Ultimately there's a claim (a misunderstanding in fact) that the clinical trial is limited in scope and we ought to exploit uncontrolled, real world data. In the absence of clinical trials the data scientists “overclaim the usefulness and applicability of [their ML tools] to solve clinical problems”. If those who lament Pharma were sincere they should have plenty to say about promoting products off of cobbled-together data sources. After all, a bad algorithm that informs patient triage can do just as much harm, if not more, than a bad drug. Instead we witness an EBM person move to data science and upend their own heirarchy of evidence, without flinching.
In every case these examples imply an opening up of methods and a simultaneous relaxing of standards. And being open-minded in this way, i.e. showing one is unconstrained by old habits, has become the thing to espouse.
Within industry, new departments of data science are formed and statisticians are rebranded. Heads of the new groups talk about data analytics and insights and the need for statisticians to be open-minded and collaborative. Some state that those who are not onboard will be left behind and are, until then, an obstacle. These higher-ups are not statisticians or data scientists or computer scientists.
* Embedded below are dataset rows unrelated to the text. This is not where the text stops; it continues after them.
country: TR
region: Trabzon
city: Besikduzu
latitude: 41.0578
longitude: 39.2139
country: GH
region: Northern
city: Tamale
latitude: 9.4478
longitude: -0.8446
They are VPs, i.e. MDs and careerists transfixed by the hype and promise of data science. They do not understand any of it in detail, they only know they are excited about it. They stand under lights on stage and declare “We can do it!” Do what? Who knows.
The statistician's presence was always considered a necessary burden by them; the dogged adherence to guidelines and strict validation is considered stifling, slow and unhelpful. But the statistician knows how to speak with, and appease, the regulator whose requests are ultimately statistical in nature. Thus the leader will smile at the statistician, but counter their suggestions by promoting a higher-level understanding which usually amounts to something reprehensible (deviating from the analysis plan to diminish a safety signal, etc.).
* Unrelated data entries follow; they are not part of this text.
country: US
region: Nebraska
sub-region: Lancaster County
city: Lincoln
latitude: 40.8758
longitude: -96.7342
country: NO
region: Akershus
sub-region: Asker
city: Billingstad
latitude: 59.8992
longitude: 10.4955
This is not to downplay the work of the data scientists. It would be superfluous to describe the value of this burgeoning field as it is properly defined, e.g. in understanding what is happening at the protein level. It is always interesting and inspiring to hear what they are up to. But those seeking reform should be thwarted by obvious inherent problems: you cannot have big data until the drug is on the market, thus: big data cannot inform approval.
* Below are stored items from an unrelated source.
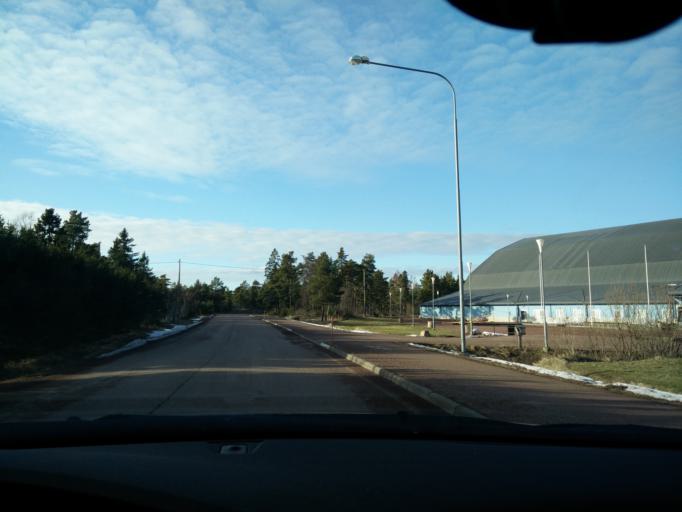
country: AX
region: Alands landsbygd
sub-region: Eckeroe
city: Eckeroe
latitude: 60.2285
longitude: 19.5493
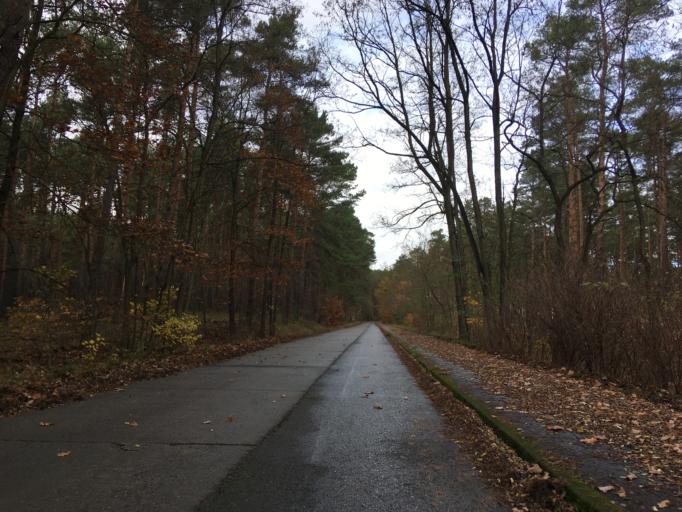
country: DE
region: Brandenburg
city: Schenkendobern
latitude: 51.9700
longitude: 14.5337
We wish to affirm only the following: Statistics and Data Science should be treated as distinct fields that interact; Pharma's instinct will always be to create a grey-area in which their marketing teams can manoeuvre; the academics and their journals abet Pharma by not noticing that what is sold as cutting-edge is often not cutting-edge, and hence it is indistinguishable from marketing; when it is cutting-edge, it is, therefore, likely tentative and awaiting verification.
Academia is leaking public trust. Industry, with its high quality randomised controlled trials and diligence, obviated the reproducibility crisis that still affects academic research today. Industry has the opportunity to recover the trust in science spent by the academics.